10. Mercedes Benz, Snow Date
Mercedes Benz is a brand that’s over a century old. We know it from the Janis Joplin song, “Oh lord, won’t you buy me a Mercedes Benz” and its emblem, the three-pointed star represents the use of Daimler engines on land, at sea, and in the air. Mercedes Benz stands for “the best or nothing.” We associate the brand with perfectionism and exclusivity.
Snow Date, the 2016 ad by Merkley + Partners, focuses on the reliability of the 4-MATIC 4 wheel drive. In his Mercedes Benz, the boy’s father has no trouble in driving him to the cinema. When he gets there, we wonder for a fraction of time whether his date is going to make it, and then we see the headlights of another Mercedes Benz.
Why it works:
This is a beautiful ad that gets me in the feels every time. (Seriously, why am I crying? This is about a car!). The basic premise of the story is that a boy needs to get to his date safely in the snow. We have an engaging character (the boy), overcoming a terrible obstacle (the snow) to reach a desirable goal (the girl).
11. John Lewis Insurance, Tiny Dancer
John Lewis is a chain of high-end British department stores. Founded in 1929, their motto was “never knowingly undersold,” which essentially meant that if you found something cheaper anywhere else, they would refund you the difference.

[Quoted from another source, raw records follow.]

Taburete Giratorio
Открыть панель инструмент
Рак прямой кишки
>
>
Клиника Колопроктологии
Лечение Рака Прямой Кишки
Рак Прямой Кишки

John Lewis’s brand DNA is about good value, excellent service, and honesty. Home, car, pet, and travel insurance all fall under that umbrella. Tiny Dancer is a 2015 adam&eveDDB commercial, featuring eight-year-old ballet enthusiast, Bunny May Lawrence McHugh.
Why it works:
This is a lovely ad that works because it’s both relatable and nostalgic. As we follow Bunny dancing around her house, she touches, pulls, pushes, tugs at almost every item in every room, providing moments of tension without being overly dramatic.
The addition of the familiar Elton John song provides us with the element of nostalgia and suggest that this scene could take place at any time — past or present. This vignette does an excellent job of reminding the viewer that home insurance is useful. And the boy on the stairs is every brother who thinks his sister is being ridiculous.
Gender stereotyping maybe? But the passionate performance more than makes up for it.
11. Nike, Angry Chicken
Back in the day, Nike was an upstart — a competitor to established brands like Adidas, and it had a bit of an edge. “Just do it” is a recognizable call to action that speaks to the individual and Nike has stuck true to it for over 30 years. It’s a brilliant compliment to the instantly recognizable swoosh logo. So how does this Wieden + Kennedy 2002 ad that launched the Presto shoe stay true to that?
Narrated by a very calm Frenchman and translated into English, Angry Chicken doesn’t really make much sense. It follows a narrative — a man has made a chicken angry, and it is following him. What will happen if the chicken catches him? We’re not sure, but it’s probably something bad. He can’t outwit the chicken, but he finally manages to.
Breaking the format
Why it works: Is the man being sporty? Well, yes, he’s doing parkour, it’s just that he’s up against a very intelligent chicken. It’s when his Presto shoe helps him to scale a wall that he manages to finally outsmart the chicken.
Is the man “just doing it?” well, yes I guess he is. Why is it memorable? Because it breaks the format for the genre. In other words, it’s different from any other ad for a sporting company.
Stories are a great way of catching your audience’s attention and for maintaining it. Not just any story — emotional, well-crafted stories. The best brand story examples have one thing in common: a relatable hero who shows that using a product or service positively changes their life for the better.